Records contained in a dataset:
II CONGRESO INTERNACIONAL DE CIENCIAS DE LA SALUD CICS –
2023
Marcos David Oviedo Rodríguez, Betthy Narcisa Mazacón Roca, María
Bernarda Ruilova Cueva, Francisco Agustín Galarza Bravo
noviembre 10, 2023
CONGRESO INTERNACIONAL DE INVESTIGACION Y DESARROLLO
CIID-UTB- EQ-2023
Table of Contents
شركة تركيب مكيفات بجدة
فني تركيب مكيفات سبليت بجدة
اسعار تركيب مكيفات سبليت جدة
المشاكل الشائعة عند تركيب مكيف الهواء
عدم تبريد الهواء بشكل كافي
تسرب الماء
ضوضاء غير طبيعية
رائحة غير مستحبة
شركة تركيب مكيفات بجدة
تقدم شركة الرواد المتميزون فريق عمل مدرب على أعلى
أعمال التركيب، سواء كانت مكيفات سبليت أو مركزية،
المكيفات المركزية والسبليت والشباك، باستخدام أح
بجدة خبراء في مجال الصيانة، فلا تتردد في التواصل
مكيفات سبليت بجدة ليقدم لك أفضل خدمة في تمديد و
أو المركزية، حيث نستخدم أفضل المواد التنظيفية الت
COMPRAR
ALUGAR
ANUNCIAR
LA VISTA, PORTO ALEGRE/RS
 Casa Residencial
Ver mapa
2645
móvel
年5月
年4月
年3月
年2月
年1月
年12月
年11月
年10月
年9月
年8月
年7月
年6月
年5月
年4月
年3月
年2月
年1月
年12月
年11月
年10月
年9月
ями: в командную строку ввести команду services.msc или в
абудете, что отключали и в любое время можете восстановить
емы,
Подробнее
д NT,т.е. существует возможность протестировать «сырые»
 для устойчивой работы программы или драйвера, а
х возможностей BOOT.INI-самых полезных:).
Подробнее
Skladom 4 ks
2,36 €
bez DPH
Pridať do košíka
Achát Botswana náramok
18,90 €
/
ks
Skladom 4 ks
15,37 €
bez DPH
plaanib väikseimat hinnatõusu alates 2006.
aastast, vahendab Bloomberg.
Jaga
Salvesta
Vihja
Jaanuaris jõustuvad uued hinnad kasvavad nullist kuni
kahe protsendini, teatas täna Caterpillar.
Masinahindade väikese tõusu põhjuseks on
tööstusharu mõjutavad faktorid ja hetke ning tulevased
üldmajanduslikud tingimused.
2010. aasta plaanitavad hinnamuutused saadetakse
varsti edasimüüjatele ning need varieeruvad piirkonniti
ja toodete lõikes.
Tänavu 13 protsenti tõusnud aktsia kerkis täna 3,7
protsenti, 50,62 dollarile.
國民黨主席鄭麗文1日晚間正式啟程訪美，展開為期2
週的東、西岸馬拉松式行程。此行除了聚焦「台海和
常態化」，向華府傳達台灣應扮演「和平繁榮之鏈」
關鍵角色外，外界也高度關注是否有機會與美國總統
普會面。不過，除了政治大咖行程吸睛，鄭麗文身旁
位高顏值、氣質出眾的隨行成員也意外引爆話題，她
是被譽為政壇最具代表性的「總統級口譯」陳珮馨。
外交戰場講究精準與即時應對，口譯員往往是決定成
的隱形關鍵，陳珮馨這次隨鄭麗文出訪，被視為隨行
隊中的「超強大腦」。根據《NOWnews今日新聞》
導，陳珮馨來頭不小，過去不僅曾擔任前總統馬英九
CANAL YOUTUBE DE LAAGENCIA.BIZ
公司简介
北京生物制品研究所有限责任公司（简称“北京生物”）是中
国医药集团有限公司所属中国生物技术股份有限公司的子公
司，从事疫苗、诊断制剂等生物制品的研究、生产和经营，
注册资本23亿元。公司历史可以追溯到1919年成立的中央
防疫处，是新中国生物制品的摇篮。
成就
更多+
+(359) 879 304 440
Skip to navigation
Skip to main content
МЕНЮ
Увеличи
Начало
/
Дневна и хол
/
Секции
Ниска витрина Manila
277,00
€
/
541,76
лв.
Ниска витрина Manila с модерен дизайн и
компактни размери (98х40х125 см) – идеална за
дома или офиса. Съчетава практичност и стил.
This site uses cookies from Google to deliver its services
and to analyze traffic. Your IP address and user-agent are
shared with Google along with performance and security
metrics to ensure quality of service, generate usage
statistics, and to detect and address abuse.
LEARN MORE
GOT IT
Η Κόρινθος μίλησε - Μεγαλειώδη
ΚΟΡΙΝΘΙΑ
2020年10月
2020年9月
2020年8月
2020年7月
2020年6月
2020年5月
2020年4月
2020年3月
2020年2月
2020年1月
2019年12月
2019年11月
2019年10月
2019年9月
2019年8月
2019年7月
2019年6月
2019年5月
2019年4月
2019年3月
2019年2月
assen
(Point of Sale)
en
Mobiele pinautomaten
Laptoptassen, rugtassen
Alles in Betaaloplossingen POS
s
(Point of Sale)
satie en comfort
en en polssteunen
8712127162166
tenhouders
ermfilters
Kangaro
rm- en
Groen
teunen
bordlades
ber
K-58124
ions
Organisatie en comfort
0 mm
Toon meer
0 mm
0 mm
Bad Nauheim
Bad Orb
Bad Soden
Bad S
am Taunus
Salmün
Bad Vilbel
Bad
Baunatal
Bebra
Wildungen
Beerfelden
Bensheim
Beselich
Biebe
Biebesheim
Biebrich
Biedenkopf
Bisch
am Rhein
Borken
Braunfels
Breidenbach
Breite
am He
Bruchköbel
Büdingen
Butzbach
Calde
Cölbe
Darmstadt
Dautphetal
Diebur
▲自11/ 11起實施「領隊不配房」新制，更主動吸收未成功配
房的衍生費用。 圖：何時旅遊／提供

TASK GOAL: Write out every entry again, exactly as it appears.

SOLUTION FOR THIS TASK:
II CONGRESO INTERNACIONAL DE CIENCIAS DE LA SALUD CICS –
2023
Marcos David Oviedo Rodríguez, Betthy Narcisa Mazacón Roca, María
Bernarda Ruilova Cueva, Francisco Agustín Galarza Bravo
noviembre 10, 2023
CONGRESO INTERNACIONAL DE INVESTIGACION Y DESARROLLO
CIID-UTB- EQ-2023
Table of Contents
شركة تركيب مكيفات بجدة
فني تركيب مكيفات سبليت بجدة
اسعار تركيب مكيفات سبليت جدة
المشاكل الشائعة عند تركيب مكيف الهواء
عدم تبريد الهواء بشكل كافي
تسرب الماء
ضوضاء غير طبيعية
رائحة غير مستحبة
شركة تركيب مكيفات بجدة
تقدم شركة الرواد المتميزون فريق عمل مدرب على أعلى
أعمال التركيب، سواء كانت مكيفات سبليت أو مركزية،
المكيفات المركزية والسبليت والشباك، باستخدام أح
بجدة خبراء في مجال الصيانة، فلا تتردد في التواصل
مكيفات سبليت بجدة ليقدم لك أفضل خدمة في تمديد و
أو المركزية، حيث نستخدم أفضل المواد التنظيفية الت
COMPRAR
ALUGAR
ANUNCIAR
LA VISTA, PORTO ALEGRE/RS
 Casa Residencial
Ver mapa
2645
móvel
年5月
年4月
年3月
年2月
年1月
年12月
年11月
年10月
年9月
年8月
年7月
年6月
年5月
年4月
年3月
年2月
年1月
年12月
年11月
年10月
年9月
ями: в командную строку ввести команду services.msc или в
абудете, что отключали и в любое время можете восстановить
емы,
Подробнее
д NT,т.е. существует возможность протестировать «сырые»
 для устойчивой работы программы или драйвера, а
х возможностей BOOT.INI-самых полезных:).
Подробнее
Skladom 4 ks
2,36 €
bez DPH
Pridať do košíka
Achát Botswana náramok
18,90 €
/
ks
Skladom 4 ks
15,37 €
bez DPH
plaanib väikseimat hinnatõusu alates 2006.
aastast, vahendab Bloomberg.
Jaga
Salvesta
Vihja
Jaanuaris jõustuvad uued hinnad kasvavad nullist kuni
kahe protsendini, teatas täna Caterpillar.
Masinahindade väikese tõusu põhjuseks on
tööstusharu mõjutavad faktorid ja hetke ning tulevased
üldmajanduslikud tingimused.
2010. aasta plaanitavad hinnamuutused saadetakse
varsti edasimüüjatele ning need varieeruvad piirkonniti
ja toodete lõikes.
Tänavu 13 protsenti tõusnud aktsia kerkis täna 3,7
protsenti, 50,62 dollarile.
國民黨主席鄭麗文1日晚間正式啟程訪美，展開為期2
週的東、西岸馬拉松式行程。此行除了聚焦「台海和
常態化」，向華府傳達台灣應扮演「和平繁榮之鏈」
關鍵角色外，外界也高度關注是否有機會與美國總統
普會面。不過，除了政治大咖行程吸睛，鄭麗文身旁
位高顏值、氣質出眾的隨行成員也意外引爆話題，她
是被譽為政壇最具代表性的「總統級口譯」陳珮馨。
外交戰場講究精準與即時應對，口譯員往往是決定成
的隱形關鍵，陳珮馨這次隨鄭麗文出訪，被視為隨行
隊中的「超強大腦」。根據《NOWnews今日新聞》
導，陳珮馨來頭不小，過去不僅曾擔任前總統馬英九
CANAL YOUTUBE DE LAAGENCIA.BIZ
公司简介
北京生物制品研究所有限责任公司（简称“北京生物”）是中
国医药集团有限公司所属中国生物技术股份有限公司的子公
司，从事疫苗、诊断制剂等生物制品的研究、生产和经营，
注册资本23亿元。公司历史可以追溯到1919年成立的中央
防疫处，是新中国生物制品的摇篮。
成就
更多+
+(359) 879 304 440
Skip to navigation
Skip to main content
МЕНЮ
Увеличи
Начало
/
Дневна и хол
/
Секции
Ниска витрина Manila
277,00
€
/
541,76
лв.
Ниска витрина Manila с модерен дизайн и
компактни размери (98х40х125 см) – идеална за
дома или офиса. Съчетава практичност и стил.
This site uses cookies from Google to deliver its services
and to analyze traffic. Your IP address and user-agent are
shared with Google along with performance and security
metrics to ensure quality of service, generate usage
statistics, and to detect and address abuse.
LEARN MORE
GOT IT
Η Κόρινθος μίλησε - Μεγαλειώδη
ΚΟΡΙΝΘΙΑ
2020年10月
2020年9月
2020年8月
2020年7月
2020年6月
2020年5月
2020年4月
2020年3月
2020年2月
2020年1月
2019年12月
2019年11月
2019年10月
2019年9月
2019年8月
2019年7月
2019年6月
2019年5月
2019年4月
2019年3月
2019年2月
assen
(Point of Sale)
en
Mobiele pinautomaten
Laptoptassen, rugtassen
Alles in Betaaloplossingen POS
s
(Point of Sale)
satie en comfort
en en polssteunen
8712127162166
tenhouders
ermfilters
Kangaro
rm- en
Groen
teunen
bordlades
ber
K-58124
ions
Organisatie en comfort
0 mm
Toon meer
0 mm
0 mm
Bad Nauheim
Bad Orb
Bad Soden
Bad S
am Taunus
Salmün
Bad Vilbel
Bad
Baunatal
Bebra
Wildungen
Beerfelden
Bensheim
Beselich
Biebe
Biebesheim
Biebrich
Biedenkopf
Bisch
am Rhein
Borken
Braunfels
Breidenbach
Breite
am He
Bruchköbel
Büdingen
Butzbach
Calde
Cölbe
Darmstadt
Dautphetal
Diebur
▲自11/ 11起實施「領隊不配房」新制，更主動吸收未成功配
房的衍生費用。 圖：何時旅遊／提供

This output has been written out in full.